Records contained in a dataset:
########

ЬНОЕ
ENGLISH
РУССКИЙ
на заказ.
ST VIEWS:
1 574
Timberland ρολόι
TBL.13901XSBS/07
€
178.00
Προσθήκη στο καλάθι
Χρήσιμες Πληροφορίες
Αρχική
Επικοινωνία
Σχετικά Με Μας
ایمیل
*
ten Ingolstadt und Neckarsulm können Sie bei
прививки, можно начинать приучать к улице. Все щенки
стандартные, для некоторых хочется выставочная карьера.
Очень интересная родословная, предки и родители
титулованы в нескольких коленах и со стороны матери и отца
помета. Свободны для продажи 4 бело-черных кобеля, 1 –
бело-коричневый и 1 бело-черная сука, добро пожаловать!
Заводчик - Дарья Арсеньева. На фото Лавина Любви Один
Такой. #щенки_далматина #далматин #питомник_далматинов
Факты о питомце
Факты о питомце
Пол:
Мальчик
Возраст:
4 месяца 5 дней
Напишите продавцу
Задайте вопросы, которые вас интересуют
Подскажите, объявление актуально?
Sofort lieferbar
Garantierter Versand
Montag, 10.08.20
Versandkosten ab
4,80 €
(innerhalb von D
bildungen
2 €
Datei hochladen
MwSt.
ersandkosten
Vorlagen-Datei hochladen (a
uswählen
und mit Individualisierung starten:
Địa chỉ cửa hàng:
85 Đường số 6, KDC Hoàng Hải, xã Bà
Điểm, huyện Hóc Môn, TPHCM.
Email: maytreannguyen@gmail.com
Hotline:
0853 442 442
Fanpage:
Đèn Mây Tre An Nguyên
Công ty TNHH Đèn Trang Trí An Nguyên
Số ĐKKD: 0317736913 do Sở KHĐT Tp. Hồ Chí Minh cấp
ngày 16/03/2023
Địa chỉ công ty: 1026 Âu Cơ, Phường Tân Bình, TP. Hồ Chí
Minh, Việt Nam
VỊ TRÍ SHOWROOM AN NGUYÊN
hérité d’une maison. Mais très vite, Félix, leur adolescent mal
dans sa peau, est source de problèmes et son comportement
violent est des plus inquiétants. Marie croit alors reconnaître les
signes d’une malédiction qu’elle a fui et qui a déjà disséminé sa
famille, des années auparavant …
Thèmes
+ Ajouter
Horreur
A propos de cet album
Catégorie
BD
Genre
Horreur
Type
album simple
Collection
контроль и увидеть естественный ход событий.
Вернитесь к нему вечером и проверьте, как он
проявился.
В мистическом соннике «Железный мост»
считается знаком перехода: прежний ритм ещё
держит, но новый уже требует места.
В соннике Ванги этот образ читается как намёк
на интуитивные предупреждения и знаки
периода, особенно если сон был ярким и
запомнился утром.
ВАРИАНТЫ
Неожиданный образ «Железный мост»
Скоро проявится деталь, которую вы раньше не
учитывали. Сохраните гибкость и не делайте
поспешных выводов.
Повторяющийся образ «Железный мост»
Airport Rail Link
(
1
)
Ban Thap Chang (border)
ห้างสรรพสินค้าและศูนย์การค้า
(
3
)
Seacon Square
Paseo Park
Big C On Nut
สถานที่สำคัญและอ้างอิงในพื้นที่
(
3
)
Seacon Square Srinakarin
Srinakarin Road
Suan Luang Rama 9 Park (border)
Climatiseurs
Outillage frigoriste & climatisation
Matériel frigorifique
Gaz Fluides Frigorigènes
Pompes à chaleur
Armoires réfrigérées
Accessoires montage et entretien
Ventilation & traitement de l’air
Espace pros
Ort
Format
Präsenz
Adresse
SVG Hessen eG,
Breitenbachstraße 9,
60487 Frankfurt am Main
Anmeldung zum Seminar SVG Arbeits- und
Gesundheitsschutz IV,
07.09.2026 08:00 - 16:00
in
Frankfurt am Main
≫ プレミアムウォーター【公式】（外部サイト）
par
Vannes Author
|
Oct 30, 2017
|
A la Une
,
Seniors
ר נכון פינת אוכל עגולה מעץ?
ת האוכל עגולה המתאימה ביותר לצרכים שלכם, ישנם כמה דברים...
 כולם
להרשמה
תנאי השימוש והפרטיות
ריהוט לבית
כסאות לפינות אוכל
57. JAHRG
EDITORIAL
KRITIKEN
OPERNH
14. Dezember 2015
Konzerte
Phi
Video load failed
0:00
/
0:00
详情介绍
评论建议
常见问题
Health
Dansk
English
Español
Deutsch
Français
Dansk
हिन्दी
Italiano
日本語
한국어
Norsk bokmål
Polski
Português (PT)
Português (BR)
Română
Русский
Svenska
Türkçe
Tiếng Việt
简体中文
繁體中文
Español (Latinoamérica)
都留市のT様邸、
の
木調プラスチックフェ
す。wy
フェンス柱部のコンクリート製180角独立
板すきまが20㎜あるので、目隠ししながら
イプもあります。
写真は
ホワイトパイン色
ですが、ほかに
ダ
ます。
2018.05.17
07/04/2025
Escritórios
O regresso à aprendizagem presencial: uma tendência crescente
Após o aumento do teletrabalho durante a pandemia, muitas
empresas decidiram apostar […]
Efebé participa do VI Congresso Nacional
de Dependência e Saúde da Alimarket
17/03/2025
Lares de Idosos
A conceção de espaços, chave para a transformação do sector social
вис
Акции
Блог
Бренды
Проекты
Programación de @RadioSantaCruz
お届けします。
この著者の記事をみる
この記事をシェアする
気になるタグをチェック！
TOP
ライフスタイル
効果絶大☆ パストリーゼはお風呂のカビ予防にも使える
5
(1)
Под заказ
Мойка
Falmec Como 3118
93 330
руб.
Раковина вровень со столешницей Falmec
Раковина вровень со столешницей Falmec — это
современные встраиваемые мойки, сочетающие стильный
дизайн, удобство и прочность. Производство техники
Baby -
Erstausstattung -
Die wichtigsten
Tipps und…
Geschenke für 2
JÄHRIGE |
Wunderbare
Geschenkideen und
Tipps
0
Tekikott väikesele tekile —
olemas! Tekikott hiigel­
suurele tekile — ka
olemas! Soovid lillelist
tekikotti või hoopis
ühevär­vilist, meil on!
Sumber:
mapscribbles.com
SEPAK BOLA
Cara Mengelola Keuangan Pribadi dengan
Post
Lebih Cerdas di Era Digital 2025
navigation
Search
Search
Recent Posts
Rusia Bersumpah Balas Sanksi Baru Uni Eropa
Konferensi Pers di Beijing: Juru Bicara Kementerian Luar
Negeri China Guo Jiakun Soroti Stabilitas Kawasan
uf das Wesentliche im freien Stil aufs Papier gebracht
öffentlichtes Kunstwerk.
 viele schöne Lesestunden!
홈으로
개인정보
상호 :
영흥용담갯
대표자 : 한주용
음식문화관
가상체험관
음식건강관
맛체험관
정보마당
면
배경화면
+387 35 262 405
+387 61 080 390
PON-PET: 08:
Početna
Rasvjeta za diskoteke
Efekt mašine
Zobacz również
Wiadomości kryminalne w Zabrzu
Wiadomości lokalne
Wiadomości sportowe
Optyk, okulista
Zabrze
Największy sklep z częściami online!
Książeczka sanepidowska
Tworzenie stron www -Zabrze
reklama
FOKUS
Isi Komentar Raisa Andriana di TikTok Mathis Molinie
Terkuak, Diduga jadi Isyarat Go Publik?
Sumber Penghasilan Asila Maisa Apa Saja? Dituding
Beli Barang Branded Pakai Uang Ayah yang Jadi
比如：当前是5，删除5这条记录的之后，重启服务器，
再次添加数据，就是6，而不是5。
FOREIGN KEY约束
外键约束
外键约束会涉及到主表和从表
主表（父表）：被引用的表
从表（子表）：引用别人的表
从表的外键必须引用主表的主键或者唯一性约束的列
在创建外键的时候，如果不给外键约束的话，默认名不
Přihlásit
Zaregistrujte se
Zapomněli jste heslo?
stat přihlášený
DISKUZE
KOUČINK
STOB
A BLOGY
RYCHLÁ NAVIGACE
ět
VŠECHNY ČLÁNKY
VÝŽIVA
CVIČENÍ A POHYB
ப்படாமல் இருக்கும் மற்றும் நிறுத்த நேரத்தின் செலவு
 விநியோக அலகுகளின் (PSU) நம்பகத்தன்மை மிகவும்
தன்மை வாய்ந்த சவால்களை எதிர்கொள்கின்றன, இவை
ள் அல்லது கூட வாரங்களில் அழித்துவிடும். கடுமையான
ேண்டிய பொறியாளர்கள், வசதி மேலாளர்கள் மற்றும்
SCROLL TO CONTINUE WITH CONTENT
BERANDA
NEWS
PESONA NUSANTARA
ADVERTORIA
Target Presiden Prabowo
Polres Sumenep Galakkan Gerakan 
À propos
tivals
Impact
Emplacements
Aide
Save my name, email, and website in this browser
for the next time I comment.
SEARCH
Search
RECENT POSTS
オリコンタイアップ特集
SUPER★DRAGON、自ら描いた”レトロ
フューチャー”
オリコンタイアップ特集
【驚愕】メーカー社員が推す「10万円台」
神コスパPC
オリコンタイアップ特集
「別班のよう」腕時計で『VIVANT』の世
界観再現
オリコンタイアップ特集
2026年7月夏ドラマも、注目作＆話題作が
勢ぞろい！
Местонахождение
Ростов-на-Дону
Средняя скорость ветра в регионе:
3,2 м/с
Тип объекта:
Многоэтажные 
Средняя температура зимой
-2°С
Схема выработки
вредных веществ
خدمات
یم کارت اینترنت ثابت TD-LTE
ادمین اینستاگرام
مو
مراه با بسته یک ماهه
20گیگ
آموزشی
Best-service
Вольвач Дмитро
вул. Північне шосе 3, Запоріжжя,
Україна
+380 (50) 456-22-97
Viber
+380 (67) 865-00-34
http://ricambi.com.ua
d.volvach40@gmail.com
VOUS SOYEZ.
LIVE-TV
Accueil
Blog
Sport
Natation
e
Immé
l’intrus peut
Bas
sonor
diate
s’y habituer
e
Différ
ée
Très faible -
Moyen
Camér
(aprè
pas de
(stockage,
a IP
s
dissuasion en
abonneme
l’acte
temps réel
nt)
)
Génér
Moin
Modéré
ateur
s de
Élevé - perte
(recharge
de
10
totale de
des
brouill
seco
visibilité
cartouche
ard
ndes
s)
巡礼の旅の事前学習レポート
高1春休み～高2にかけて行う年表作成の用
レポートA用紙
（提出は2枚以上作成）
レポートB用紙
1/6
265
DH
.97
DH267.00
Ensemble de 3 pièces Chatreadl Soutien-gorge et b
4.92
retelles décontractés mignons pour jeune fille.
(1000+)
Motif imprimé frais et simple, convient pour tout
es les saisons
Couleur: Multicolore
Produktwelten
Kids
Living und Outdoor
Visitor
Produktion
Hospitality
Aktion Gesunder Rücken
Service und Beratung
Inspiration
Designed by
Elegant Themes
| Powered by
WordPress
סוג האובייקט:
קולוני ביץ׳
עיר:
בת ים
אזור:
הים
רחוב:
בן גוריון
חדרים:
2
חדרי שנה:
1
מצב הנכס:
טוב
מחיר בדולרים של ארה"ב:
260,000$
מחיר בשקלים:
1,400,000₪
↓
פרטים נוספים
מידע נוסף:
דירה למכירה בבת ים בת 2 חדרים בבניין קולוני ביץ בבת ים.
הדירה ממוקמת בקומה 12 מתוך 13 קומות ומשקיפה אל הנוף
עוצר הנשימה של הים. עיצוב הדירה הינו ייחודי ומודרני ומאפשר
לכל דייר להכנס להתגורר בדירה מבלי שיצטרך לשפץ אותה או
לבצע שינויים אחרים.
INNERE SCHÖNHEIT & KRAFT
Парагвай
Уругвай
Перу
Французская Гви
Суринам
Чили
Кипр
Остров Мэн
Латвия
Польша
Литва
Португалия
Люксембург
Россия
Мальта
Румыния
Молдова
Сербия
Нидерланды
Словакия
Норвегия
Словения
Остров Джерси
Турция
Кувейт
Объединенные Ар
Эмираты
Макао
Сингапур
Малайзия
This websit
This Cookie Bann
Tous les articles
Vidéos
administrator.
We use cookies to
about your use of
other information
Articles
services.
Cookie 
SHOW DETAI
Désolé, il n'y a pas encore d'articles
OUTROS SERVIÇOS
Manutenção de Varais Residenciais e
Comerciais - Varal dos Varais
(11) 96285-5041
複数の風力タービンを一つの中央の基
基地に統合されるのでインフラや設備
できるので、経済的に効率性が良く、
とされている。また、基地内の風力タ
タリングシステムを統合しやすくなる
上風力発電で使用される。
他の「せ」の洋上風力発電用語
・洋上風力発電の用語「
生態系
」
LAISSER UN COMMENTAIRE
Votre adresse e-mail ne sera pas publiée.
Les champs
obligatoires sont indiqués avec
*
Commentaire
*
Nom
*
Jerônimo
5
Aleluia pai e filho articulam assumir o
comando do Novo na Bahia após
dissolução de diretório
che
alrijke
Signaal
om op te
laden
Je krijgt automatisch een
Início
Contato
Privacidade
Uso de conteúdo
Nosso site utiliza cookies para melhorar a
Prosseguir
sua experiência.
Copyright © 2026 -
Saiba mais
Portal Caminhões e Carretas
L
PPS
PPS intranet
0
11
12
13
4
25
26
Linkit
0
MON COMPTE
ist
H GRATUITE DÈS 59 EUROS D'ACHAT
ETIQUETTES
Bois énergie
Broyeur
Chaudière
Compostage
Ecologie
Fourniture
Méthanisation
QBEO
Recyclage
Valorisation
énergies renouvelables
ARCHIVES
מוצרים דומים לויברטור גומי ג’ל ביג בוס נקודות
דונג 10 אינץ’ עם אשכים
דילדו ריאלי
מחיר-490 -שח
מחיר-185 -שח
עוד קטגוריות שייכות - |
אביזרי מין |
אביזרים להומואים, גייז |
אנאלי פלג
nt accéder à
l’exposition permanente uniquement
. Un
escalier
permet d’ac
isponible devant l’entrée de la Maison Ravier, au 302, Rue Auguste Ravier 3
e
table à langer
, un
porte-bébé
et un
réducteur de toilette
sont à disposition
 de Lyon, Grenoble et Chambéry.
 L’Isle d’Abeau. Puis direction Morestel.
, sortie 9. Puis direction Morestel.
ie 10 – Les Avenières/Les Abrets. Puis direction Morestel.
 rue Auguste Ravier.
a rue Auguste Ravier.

########

**Your instructions**
For each line above that contains the word "sont", make a copy.

**Finished task**
obligatoires sont indiqués avec
sont à disposition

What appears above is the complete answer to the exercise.